> [Work request] Rewrite the records from their first line up to and including the line with "Працює з 10.03.2015", swapping every "Купити" for "Замовити" and changing nothing else. Give only those lines and leave the pictures out.
[Start of section]
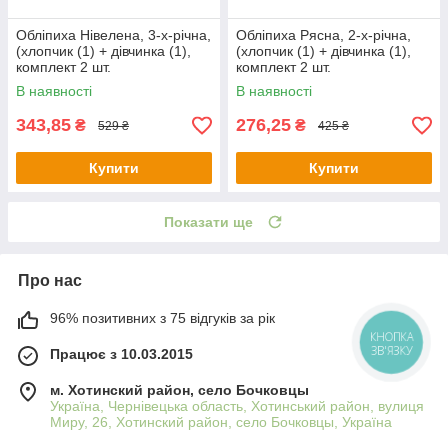
Обліпиха Нівелена, 3-х-річна,
Обліпиха Рясна, 2-х-річна,
(хлопчик (1) + дівчинка (1),
(хлопчик (1) + дівчинка (1),
комплект 2 шт.
комплект 2 шт.
В наявності
В наявності
343,85
276,25
₴
₴
529 ₴
425 ₴
Купити
Купити
Показати ще
Про нас
96% позитивних з 75 відгуків за рік
КНОПКА
ЗВ'ЯЗКУ
Працює з 10.03.2015
м. Хотинский район, село Бочковцы
Україна, Чернівецька область, Хотинський район, вулиця
Миру, 26, Хотинский район, село Бочковцы, Україна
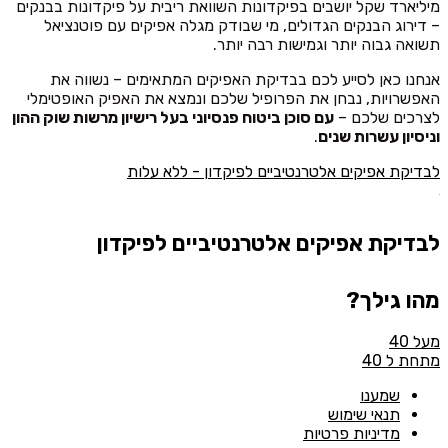
מיליארד שקל יושבים בפיקדונות
השוואת ריבית על פיקדונות בבנקים
– דירוג הבנקים הגדולים
, מי שבודק מגלה אפיקים עם פוטנציאל
תשואה גבוה יותר וגמישות רבה יותר.
אנחנו כאן לסייע לכם בבדיקת האפיקים המתאימים – נשווה את
האפשרויות, נבחן את הפרופיל שלכם ונמצא את האפיק האופטימלי
לצרכים שלכם –
עם סוכן ביטוח פנסיוני בעל רישיון מרשות שוק ההון
וניסיון עשרות שנים
.
לבדיקת אפיקים אלטרנטיביים לפיקדון - ללא עלות
לבדיקת אפיקים אלטרנטיביים לפיקדון
מהו גילך?
מעל 40
מתחת ל 40
שמענו
תנאי שימוש
מדיניות פרטיות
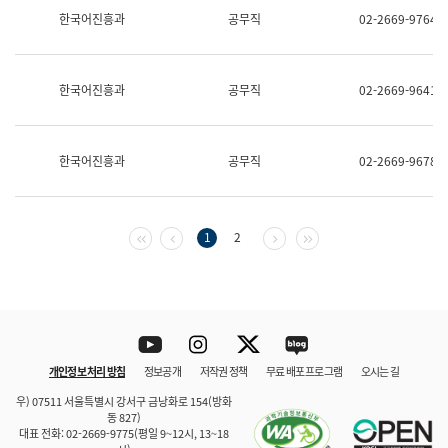
보
한국어진흥과
공무직
02-2669-9764
과
한
국
어
한국어진흥과
공무직
02-2669-9641
진
흥
과
수
한국어진흥과
공무직
02-2669-9678
어
점
자
진
흥
첫 페이지
이전 페이지
다음 페이지
마지막 페이지
1
2
과
Youtube
Instagram
Twitter
blog
개인정보 처리 방침
정보공개
저작권 정책
무료 배포 프로그램
오시는 길
바로 가기
문체부와 소속기관
우) 07511 서울특별시 강서구 금낭화로 154(방화
동 827)
대표 전화: 02-2669-9775(평일 9~12시, 13~18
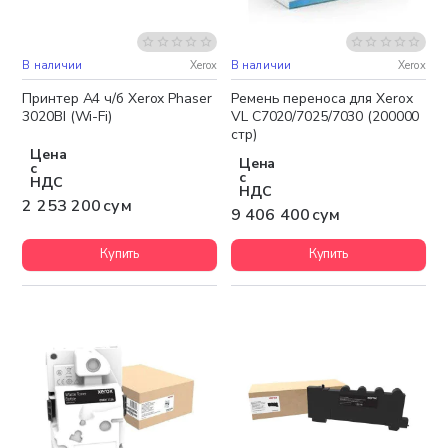
В наличии
Xerox
В наличии
Xerox
Бесплатная доставка
Бесплатная доставка
Принтер А4 ч/б Xerox Phaser
Ремень переноса для Xerox
3020BI (Wi-Fi)
VL C7020/7025/7030 (200000
стр)
Цена
Цена
с
с
НДС
НДС
2 253 200 сум
9 406 400 сум
Купить
Купить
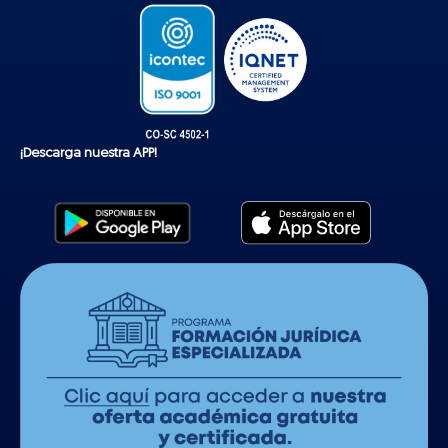
¡Descarga nuestra APP!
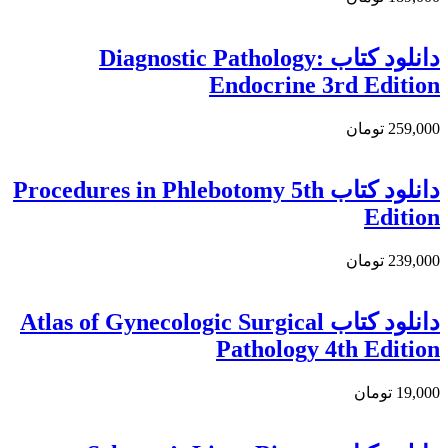
دانلود کتاب Diagnostic Pathology:
Endocrine 3rd Edition
259,000 تومان
دانلود کتاب Procedures in Phlebotomy 5th
Edition
239,000 تومان
دانلود كتاب Atlas of Gynecologic Surgical
Pathology 4th Edition
19,000 تومان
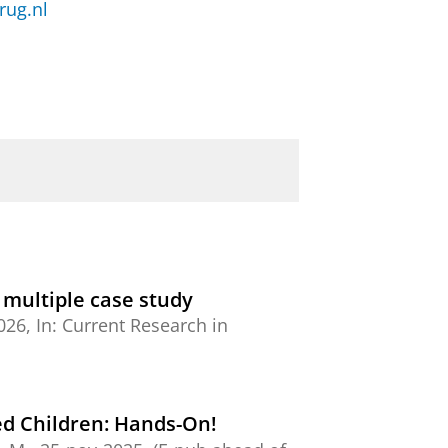
ug.nl
 multiple case study
026
,
In:
Current Research in
ged Children: Hands-On!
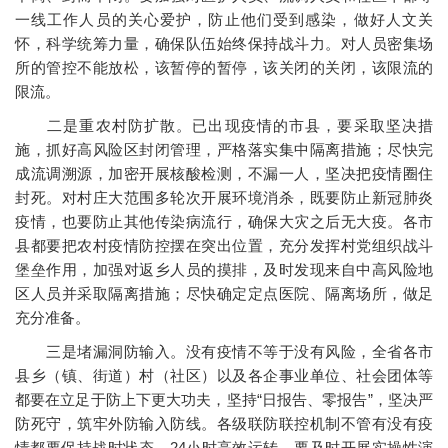
一线工作人员的关心爱护，防止他们受到感染，做好人文关
怀，科学统筹力量，确保队伍始终保持战斗力。对人员密集场
所的管控不能放松，该暂停的暂停，该关闭的关闭，该限流的
限流。
二是重农村防扩散。已出现疫情的市县，要采取坚决措
施，抓好高风险区封闭管理，严格落实集中隔离措施；尽快完
成流调溯源，加密开展核酸检测，不漏一人，坚决把疫情圈住
封死。对村庄大范围多轮次开展环境消杀，既要防止新冠肺炎
疫情，也要防止其他传染病流行，确保大灾之后无大疫。各市
县都要把农村疫情防控摆在突出位置，充分发挥村党组织战斗
堡垒作用，加强对返乡人员的摸排，及时发现来自中高风险地
区人员并采取隔离措施；尽快确定定点医院、隔离场所，做足
充分准备。
三是堵漏洞防输入。没有疫情不等于没有风险，全省各市
县乡（镇、街道）村（社区）以及各企事业单位、社会团体等
都要在立足于防上下更大功夫，坚持“日报告、零报告”，坚决严
防死守，筑牢外防输入防线。各级联防联控机制不管有没有疫
情都要保持战时状态、24小时高效运转。要及时开展实操性演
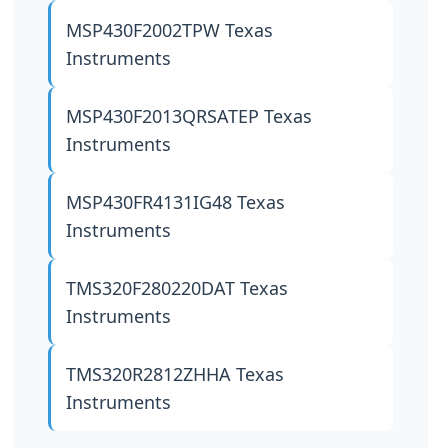
MSP430F2002TPW
Texas
Instruments
MSP430F2013QRSATEP
Texas
Instruments
MSP430FR4131IG48
Texas
Instruments
TMS320F280220DAT
Texas
Instruments
TMS320R2812ZHHA
Texas
Instruments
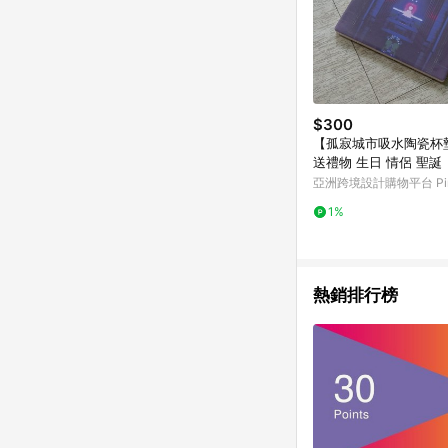
$300
【孤寂城市吸水陶瓷杯
送禮物 生日 情侶 聖誕
亞洲跨境設計購物平台 Pin
1%
熱銷排行榜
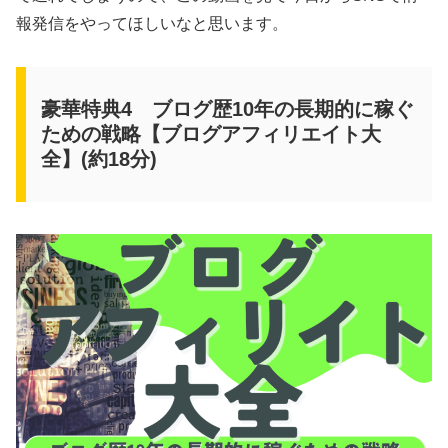
報発信をやってほしいなと思います。
豪華特典4 ブログ歴10年の長期的に稼ぐ
ための戦略【ブログアフィリエイト大
全】(約18分)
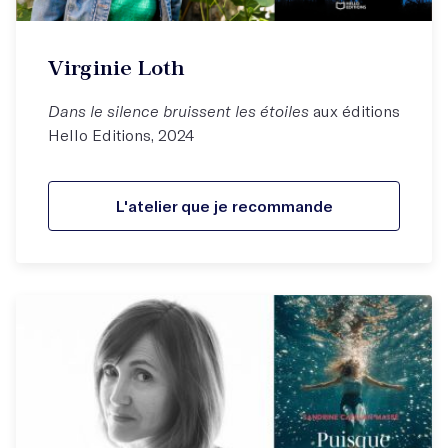
Virginie Loth
Dans le silence bruissent les étoiles
aux éditions
Hello Editions, 2024
L'atelier que je recommande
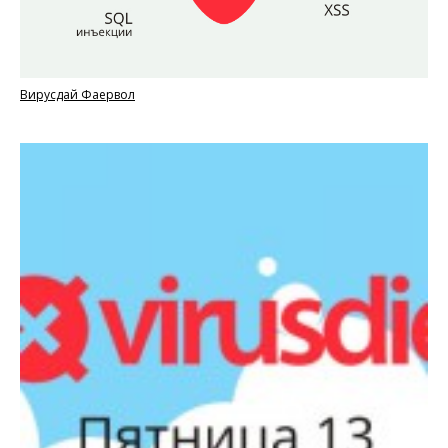
Вирусдай Фаервол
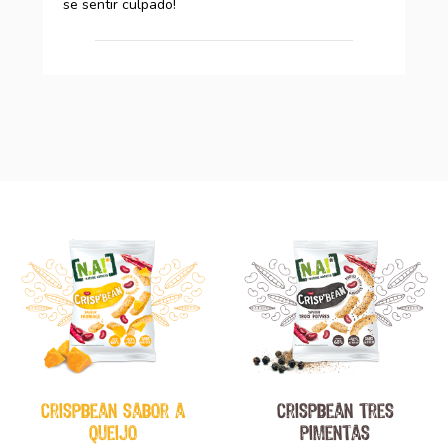
se sentir culpado!
crispbean sabor a
crispbean tres
queijo
pimentas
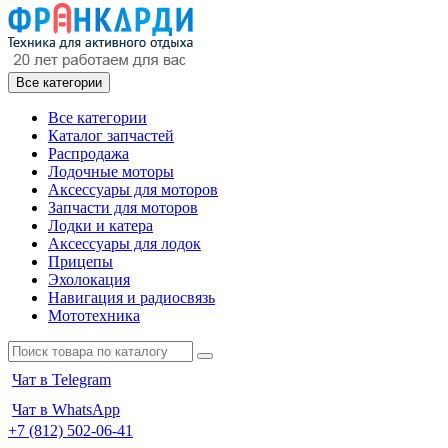
Все категории
Все категории
Каталог запчастей
Распродажа
Лодочные моторы
Аксессуары для моторов
Запчасти для моторов
Лодки и катера
Аксессуары для лодок
Прицепы
Эхолокация
Навигация и радиосвязь
Мототехника
Чат в Telegram
Чат в WhatsApp
+7 (812) 502-06-41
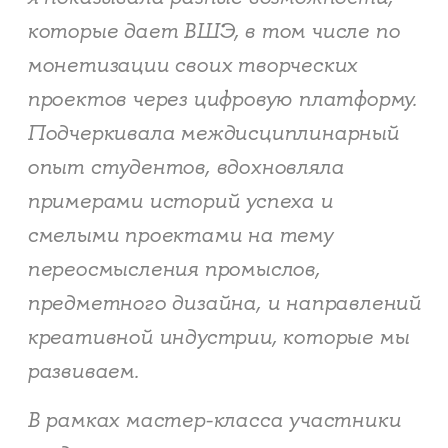
которые дает ВШЭ, в том числе по
монетизации своих творческих
проектов через цифровую платформу.
Подчеркивала междисциплинарный
опыт студентов, вдохновляла
примерами историй успеха и
смелыми проектами на тему
переосмысления промыслов,
предметного дизайна, и направлений
креативной индустрии, которые мы
развиваем.
В рамках мастер-класса участники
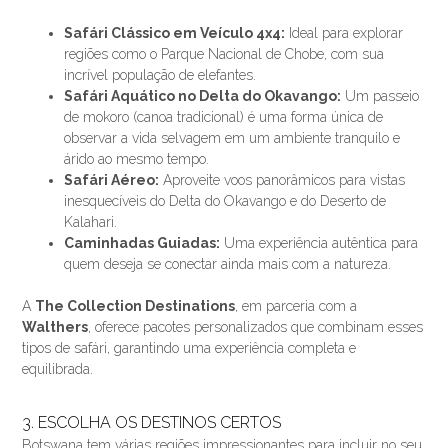
Safári Clássico em Veículo 4x4:
Ideal para explorar
regiões como o Parque Nacional de Chobe, com sua
incrível população de elefantes.
Safári Aquático no Delta do Okavango:
Um passeio
de mokoro (canoa tradicional) é uma forma única de
observar a vida selvagem em um ambiente tranquilo e
árido ao mesmo tempo.
Safári Aéreo:
Aproveite voos panorâmicos para vistas
inesquecíveis do Delta do Okavango e do Deserto de
Kalahari.
Caminhadas Guiadas:
Uma experiência autêntica para
quem deseja se conectar ainda mais com a natureza.
A
The Collection Destinations
, em parceria com a
Walthers
, oferece pacotes personalizados que combinam esses
tipos de safári, garantindo uma experiência completa e
equilibrada.
3. ESCOLHA OS DESTINOS CERTOS
Botswana tem várias regiões impressionantes para incluir no seu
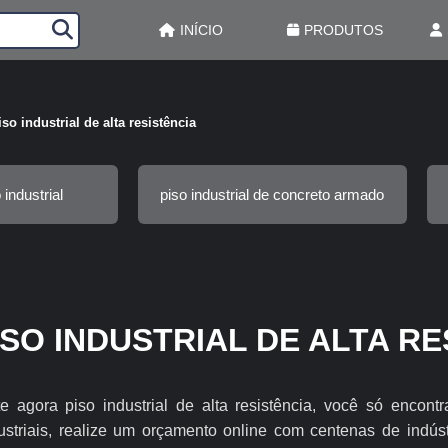
INÍCIO
PRODUTOS
iso industrial de alta resistência
 industrial
piso industrial de concreto armado
ISO INDUSTRIAL DE ALTA RE
e agora piso industrial de alta resistência, você só encon
ustriais, realize um orçamento online com centenas de indú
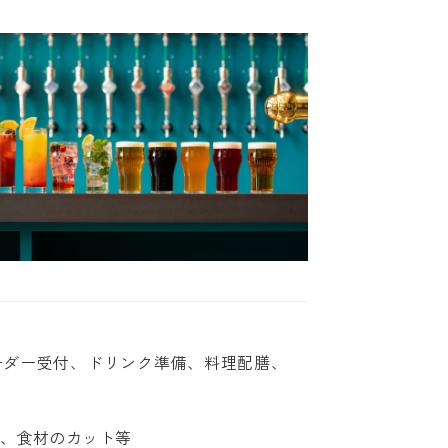
ーダー受付、ドリンク準備、料理配膳、
備、食材のカット等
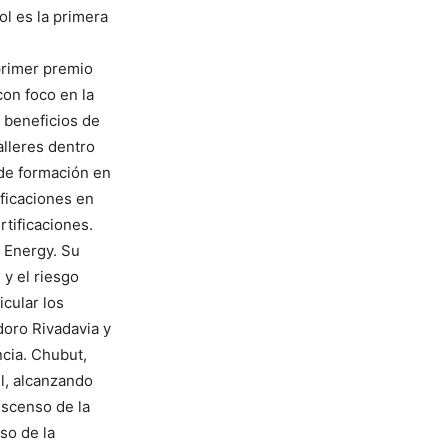
ol es la primera
primer premio
con foco en la
s beneficios de
alleres dentro
 de formación en
ficaciones en
rtificaciones.
 Energy. Su
 y el riesgo
icular los
doro Rivadavia y
ncia. Chubut,
il, alcanzando
escenso de la
so de la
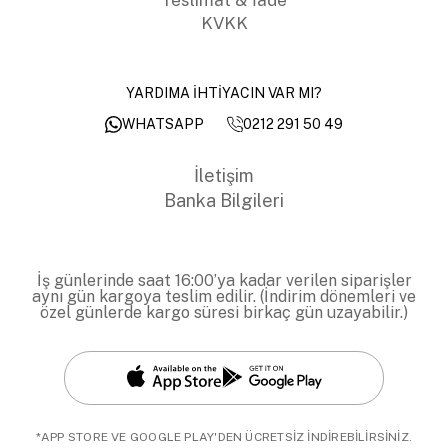
KVKK
YARDIMA İHTİYACIN VAR MI?
0212 291 50 49
WHATSAPP
İletişim
Banka Bilgileri
İş günlerinde saat 16:00’ya kadar verilen siparişler
aynı gün kargoya teslim edilir. (İndirim dönemleri ve
özel günlerde kargo süresi birkaç gün uzayabilir.)
*APP STORE VE GOOGLE PLAY'DEN ÜCRETSİZ İNDİREBİLİRSİNİZ.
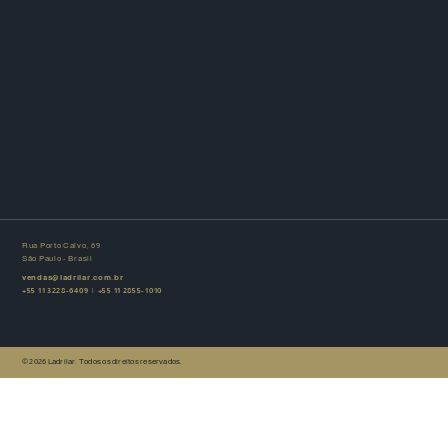
Rua Porto Calvo, 69
São Paulo - Brasil
vendas@ladrilar.com.br
+55 11 3228-6409
|
+55 11 2855-1010
© 2026 Ladrilar. Todos os direitos reservados.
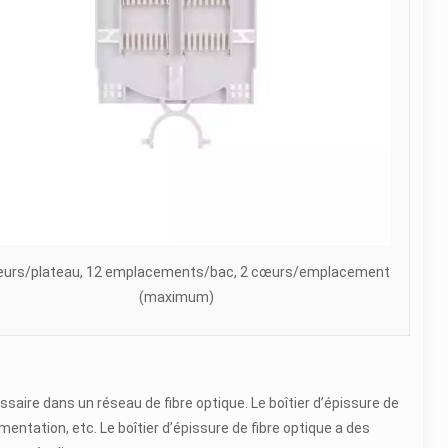
œurs/plateau, 12 emplacements/bac, 2 cœurs/emplacement
(maximum)
ssaire dans un réseau de fibre optique. Le boîtier d’épissure de
imentation, etc. Le boîtier d’épissure de fibre optique a des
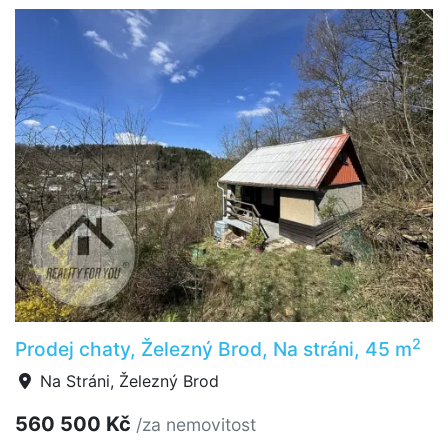
2
Prodej chaty, Železný Brod, Na stráni, 45 m
Na Stráni, Železný Brod
560 500 Kč
/za nemovitost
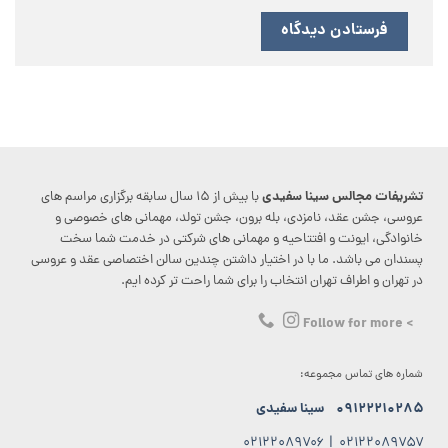
تشریفات مجالس سینا سفیدی
با بیش از ۱۵ سال سابقه برگزاری مراسم های
عروسی، جشن عقد، نامزدی، بله برون، جشن تولد، مهمانی های خصوصی و
خانوادگی، ایونت و افتتاحیه و مهمانی های شرکتی در خدمت شما سخت
پسندان می باشد. ما با در اختیار داشتن چندین سالن اختصاصی عقد و عروسی
در تهران و اطراف تهران انتخاب را برای شما راحت تر کرده ایم.
> Follow for more
شماره های تماس مجموعه:
۰۹۱۲۲۲۱۰۲۸۵
سینا سفیدی
۰۲۱۲۲۰۸۹۷۰۶
|
۰۲۱۲۲۰۸۹۷۵۷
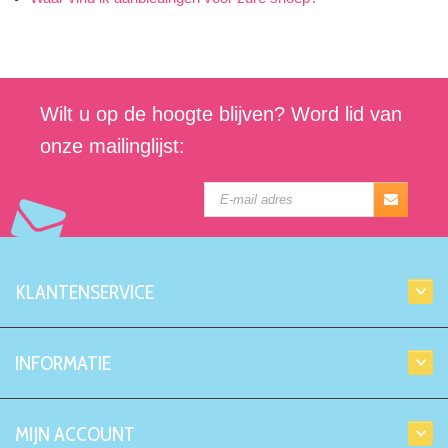
Wilt u op de hoogte blijven? Word lid van
onze mailinglijst:
KLANTENSERVICE
INFORMATIE
MIJN ACCOUNT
[End of section]
> [Response to the task]
Обліпиха Нівелена, 3-х-річна,
Обліпиха Рясна, 2-х-річна,
(хлопчик (1) + дівчинка (1),
(хлопчик (1) + дівчинка (1),
комплект 2 шт.
комплект 2 шт.
В наявності
В наявності
343,85
276,25
₴
₴
529 ₴
425 ₴
Замовити
Замовити
Показати ще
Про нас
96% позитивних з 75 відгуків за рік
КНОПКА
ЗВ'ЯЗКУ
Працює з 10.03.2015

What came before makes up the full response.